[Your instructions]: Within the listing below, give again exactly the lines between the one containing "- Does passthrough" and the one containing "It is not yet", inclusive, pictures left aside.

[Exercise inputs]:
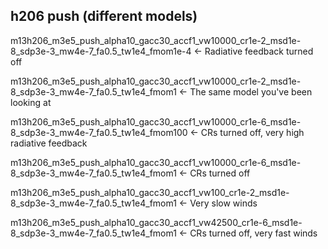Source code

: ## h206 push (different models)

m13h206_m3e5_push_alpha10_gacc30_accf1_vw10000_cr1e-2_msd1e-8_sdp3e-3_mw4e-7_fa0.5_tw1e4_fmom1e-4        <- Radiative feedback turned off

m13h206_m3e5_push_alpha10_gacc30_accf1_vw10000_cr1e-2_msd1e-8_sdp3e-3_mw4e-7_fa0.5_tw1e4_fmom1        <- The same model you've been looking at

m13h206_m3e5_push_alpha10_gacc30_accf1_vw10000_cr1e-6_msd1e-8_sdp3e-3_mw4e-7_fa0.5_tw1e4_fmom100        <- CRs turned off, very high radiative feedback

m13h206_m3e5_push_alpha10_gacc30_accf1_vw10000_cr1e-6_msd1e-8_sdp3e-3_mw4e-7_fa0.5_tw1e4_fmom1        <- CRs turned off

m13h206_m3e5_push_alpha10_gacc30_accf1_vw100_cr1e-2_msd1e-8_sdp3e-3_mw4e-7_fa0.5_tw1e4_fmom1        <- Very slow winds

m13h206_m3e5_push_alpha10_gacc30_accf1_vw42500_cr1e-6_msd1e-8_sdp3e-3_mw4e-7_fa0.5_tw1e4_fmom1        <- CRs turned off, very fast winds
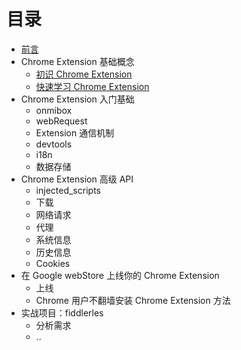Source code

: # 目录

* [前言](../README.md)
* Chrome Extension 基础概念
  * [初识 Chrome Extension](./overview/index.md)
  * [快速学习 Chrome Extension](./overview/quickstart.md)
* Chrome Extension 入门基础
  * onmibox
  * webRequest
  * Extension 通信机制
  * devtools
  * i18n
  * 数据存储
* Chrome Extension 高级 API
  * injected_scripts
  * 下载
  * 网络请求
  * 代理
  * 系统信息
  * 历史信息
  * Cookies
* 在 Google webStore 上线你的 Chrome Extension
  * 上线
  * Chrome 用户不翻墙安装 Chrome Extension 方法
* 实战项目：fiddlerles
  * 分析需求
  * ..


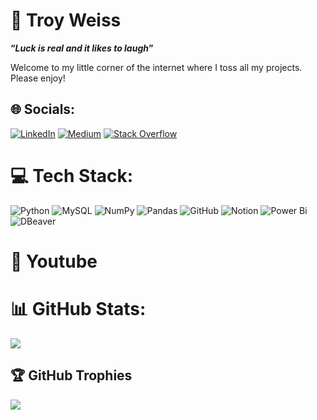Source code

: # 🧃 Troy Weiss 
**<q><i>Luck is real and it likes to laugh</i></q>** </br>

Welcome to my little corner of the internet where I toss all my projects. Please enjoy!

## 🌐 Socials:
[![LinkedIn](https://img.shields.io/badge/LinkedIn-%230077B5.svg?logo=linkedin&logoColor=white)](https://linkedin.com/in/troyaweiss) [![Medium](https://img.shields.io/badge/Medium-12100E?logo=medium&logoColor=white)](https://medium.com/@troyweissx) [![Stack Overflow](https://img.shields.io/badge/-Stackoverflow-FE7A16?logo=stack-overflow&logoColor=white)](https://stackoverflow.com/users/29374436) 

# 💻 Tech Stack:
![Python](https://img.shields.io/badge/python-3670A0?style=flat&logo=python&logoColor=ffdd54) ![MySQL](https://img.shields.io/badge/mysql-4479A1.svg?style=flat&logo=mysql&logoColor=white) ![NumPy](https://img.shields.io/badge/numpy-%23013243.svg?style=flat&logo=numpy&logoColor=white) ![Pandas](https://img.shields.io/badge/pandas-%23150458.svg?style=flat&logo=pandas&logoColor=white) ![GitHub](https://img.shields.io/badge/github-%23121011.svg?style=flat&logo=github&logoColor=white) ![Notion](https://img.shields.io/badge/Notion-%23000000.svg?style=flat&logo=notion&logoColor=white) ![Power Bi](https://img.shields.io/badge/power_bi-F2C811?style=flat&logo=powerbi&logoColor=black)
![DBeaver](https://custom-icon-badges.demolab.com/badge/DBeaver-blue.svg?logo=dbeaver_slug)

<!-- BEGIN YOUTUBE-CARDS -->
# 🎥 Youtube
<!-- END YOUTUBE-CARDS -->


# 📊 GitHub Stats:
![](https://github-readme-stats.vercel.app/api?username=troyweissx&theme=dark&hide_border=false&include_all_commits=false&count_private=false)<br/>
<!--![](https://github-readme-streak-stats.herokuapp.com/?user=troyweissx&theme=dark&hide_border=false)<br/>
![](https://github-readme-stats.vercel.app/api/top-langs/?username=troyweissx&theme=dark&hide_border=false&include_all_commits=false&count_private=false&layout=compact)
-->

## 🏆 GitHub Trophies
![](https://github-profile-trophy.vercel.app/?username=troyweissx&theme=nord&no-frame=false&no-bg=true&margin-w=4)

<!-- Proudly created with GPRM ( https://gprm.itsvg.in ) -->
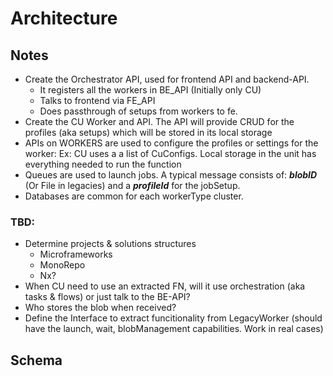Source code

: # Architecture

## Notes

- Create the Orchestrator API, used for frontend API and backend-API.
  - It registers all the workers in BE_API (Initially only CU)
  - Talks to frontend via FE_API
  - Does passthrough of setups from workers to fe.
- Create the CU Worker and API. The API will provide CRUD for the profiles (aka setups) which will be stored in its local storage
- APIs on WORKERS are used to configure the profiles or settings for the worker: Ex: CU uses a a list of CuConfigs. Local storage in the unit has everything needed to run the function
- Queues are used to launch jobs. A typical message consists of: **_blobID_** (Or File in legacies) and a **_profileId_** for the jobSetup.
- Databases are common for each workerType cluster.

### TBD:

- Determine projects & solutions structures
  - Microframeworks
  - MonoRepo
  - Nx?
- When CU need to use an extracted FN, will it use orchestration (aka tasks & flows) or just talk to the BE-API?
- Who stores the blob when received?
- Define the Interface to extract funcitionality from LegacyWorker (should have the launch, wait, blobManagement capabilities. Work in real cases)

## Schema

<!--@include: ./_architecture_schema.md-->
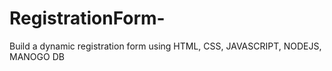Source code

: # RegistrationForm-
Build a dynamic registration form using HTML, CSS, JAVASCRIPT, NODEJS, MANOGO DB

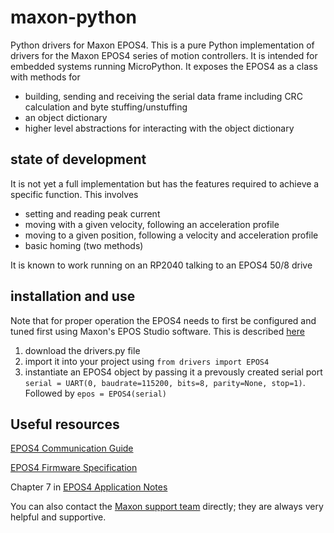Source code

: # maxon-python
Python drivers for Maxon EPOS4.
This is a pure Python implementation of drivers for the Maxon EPOS4 series of motion controllers.
It is intended for embedded systems running MicroPython.
It exposes the EPOS4 as a class with methods for 
- building, sending and receiving the serial data frame including CRC calculation and byte stuffing/unstuffing
- an object dictionary
- higher level abstractions for interacting with the object dictionary
## state of development
It is not yet a full implementation but has the features required to achieve a specific function. This involves 
- setting and reading peak current 
- moving with a given velocity, following an acceleration profile
- moving to a given position, following a velocity and acceleration profile
- basic homing (two methods)
  
It is known to work running on an RP2040 talking to an EPOS4 50/8 drive
## installation and use
Note that for proper operation the EPOS4 needs to first be configured and tuned first using Maxon's EPOS Studio software. This is described [here](https://support.maxongroup.com/hc/en-us/articles/6719969220380-EPOS4-IDX-Important-steps-during-initial-commissioning)

1. download the drivers.py file
2. import it into your project using `from drivers import EPOS4`
3. instantiate an EPOS4 object by passing it a prevously created serial port `serial = UART(0, baudrate=115200, bits=8, parity=None, stop=1)`. Followed by `epos = EPOS4(serial)`

## Useful resources
[EPOS4 Communication Guide](https://www.maxongroup.com/medias/sys_master/root/8834324922398/EPOS4-Communication-Guide-En.pdf)

[EPOS4 Firmware Specification](https://www.maxongroup.com/medias/sys_master/8821690564638.pdf)

Chapter 7 in [EPOS4 Application Notes](https://www.maxongroup.com/medias/sys_master/8823917936670.pdf)

You can also contact the [Maxon support team]( https://support.maxongroup.com) directly; they are always very helpful and supportive.
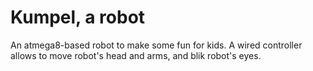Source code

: # Kumpel, a robot

An atmega8-based robot to make some fun for kids. A wired controller allows to move robot's head and arms, and blik robot's eyes.
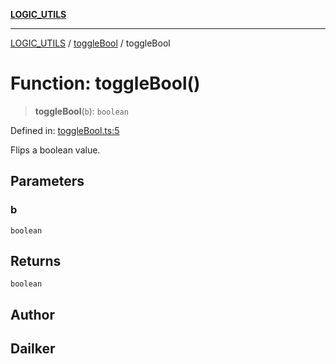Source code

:[**LOGIC_UTILS**](../../README.md)

***

[LOGIC_UTILS](../../README.md) / [toggleBool](../README.md) / toggleBool

# Function: toggleBool()

> **toggleBool**(`b`): `boolean`

Defined in: [toggleBool.ts:5](https://github.com/dailker/everyutil/blob/54be0bab567ca8e189c5982902c59f3b7981d51d/src/logic/toggleBool.ts#L5)

Flips a boolean value.

## Parameters

### b

`boolean`

## Returns

`boolean`

## Author

## Dailker
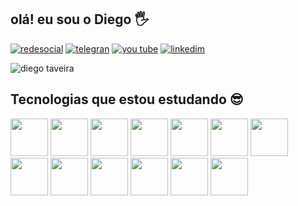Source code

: ## olá! eu sou o Diego  🖐️

[![redesocial](https://img.shields.io/badge/Instagram-E4405F?style=for-the-badge&logo=instagram&logoColor=white)](link)
[![telegran](https://img.shields.io/badge/Telegram-2CA5E0?style=for-the-badge&logo=telegram&logoColor=white)](link)
[![you tube](https://img.shields.io/badge/YouTube-FF0000?style=for-the-badge&logo=youtube&logoColor=white)](link)
[![linkedim](https://img.shields.io/badge/LinkedIn-0077B5?style=for-the-badge&logo=linkedin&logoColor=white)](link)

![diego taveira](https://github-readme-stats.vercel.app/api?username=diegotaveira&show_icons=true&theme=radical) 

## Tecnologias que estou estudando 😎 
<div style="display: inline-block;">
<img src="https://cdn.jsdelivr.net/gh/devicons/devicon/icons/css3/css3-original-wordmark.svg" alt="" style=" width: 60px; height: 60px;">
<img src="https://cdn.jsdelivr.net/gh/devicons/devicon/icons/html5/html5-original-wordmark.svg" alt="" style=" width: 60px; height: 60px;">
<img src=https://cdn.jsdelivr.net/gh/devicons/devicon/icons/bootstrap/bootstrap-plain-wordmark.svg alt="" style=" width: 60px; height: 60px;">
<img src=https://cdn.jsdelivr.net/gh/devicons/devicon/icons/sass/sass-original.svg alt="" style=" width: 60px; height: 60px;">
<img src="https://cdn.jsdelivr.net/gh/devicons/devicon/icons/javascript/javascript-original.svg" alt="" style=" width: 60px; height: 60px;">
<img src="https://cdn.jsdelivr.net/gh/devicons/devicon/icons/nodejs/nodejs-plain.svg" alt="" style=" width: 60px; height: 60px;">
<img src=https://cdn.jsdelivr.net/gh/devicons/devicon/icons/react/react-original-wordmark.svg alt="" style=" width: 60px; height: 60px;">
<img src=https://cdn.jsdelivr.net/gh/devicons/devicon/icons/vuejs/vuejs-original-wordmark.svg alt="" style=" width: 60px; height: 60px;">
<img src=https://cdn.jsdelivr.net/gh/devicons/devicon/icons/python/python-original-wordmark.svg alt="" style=" width: 60px; height: 60px;">
<img src=https://cdn.jsdelivr.net/gh/devicons/devicon/icons/django/django-original.svg alt="" style=" width: 60px; height: 60px;">
<img src=https://cdn.jsdelivr.net/gh/devicons/devicon/icons/postgresql/postgresql-original-wordmark.svg alt="" style=" width: 60px; height: 60px;">
<img src=https://cdn.jsdelivr.net/gh/devicons/devicon/icons/docker/docker-original-wordmark.svg alt="" style=" width: 60px; height: 60px;">
<img src=https://cdn.jsdelivr.net/gh/devicons/devicon/icons/electron/electron-original.svg alt="" style=" width: 60px; height: 60px;">
</div>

[Exercise solution]:
  - Does passthrough of setups from workers to fe.
- Create the CU Worker and API. The API will provide CRUD for the profiles (aka setups) which will be stored in its local storage
- APIs on WORKERS are used to configure the profiles or settings for the worker: Ex: CU uses a a list of CuConfigs. Local storage in the unit has everything needed to run the function
- Queues are used to launch jobs. A typical message consists of: **_blobID_** (Or File in legacies) and a **_profileId_** for the jobSetup.
- Databases are common for each workerType cluster.

### TBD:

- Determine projects & solutions structures
  - Microframeworks
  - MonoRepo
  - Nx?
- When CU need to use an extracted FN, will it use orchestration (aka tasks & flows) or just talk to the BE-API?
- Who stores the blob when received?
- Define the Interface to extract funcitionality from LegacyWorker (should have the launch, wait, blobManagement capabilities. Work in real cases)

## Schema

<!--@include: ./_architecture_schema.md-->
Source code

: # RegistrationForm-
Build a dynamic registration form using HTML, CSS, JAVASCRIPT, NODEJS, MANOGO DB

Source code

: # maxon-python
Python drivers for Maxon EPOS4.
This is a pure Python implementation of drivers for the Maxon EPOS4 series of motion controllers.
It is intended for embedded systems running MicroPython.
It exposes the EPOS4 as a class with methods for 
- building, sending and receiving the serial data frame including CRC calculation and byte stuffing/unstuffing
- an object dictionary
- higher level abstractions for interacting with the object dictionary
## state of development
It is not yet a full implementation but has the features required to achieve a specific function. This involves 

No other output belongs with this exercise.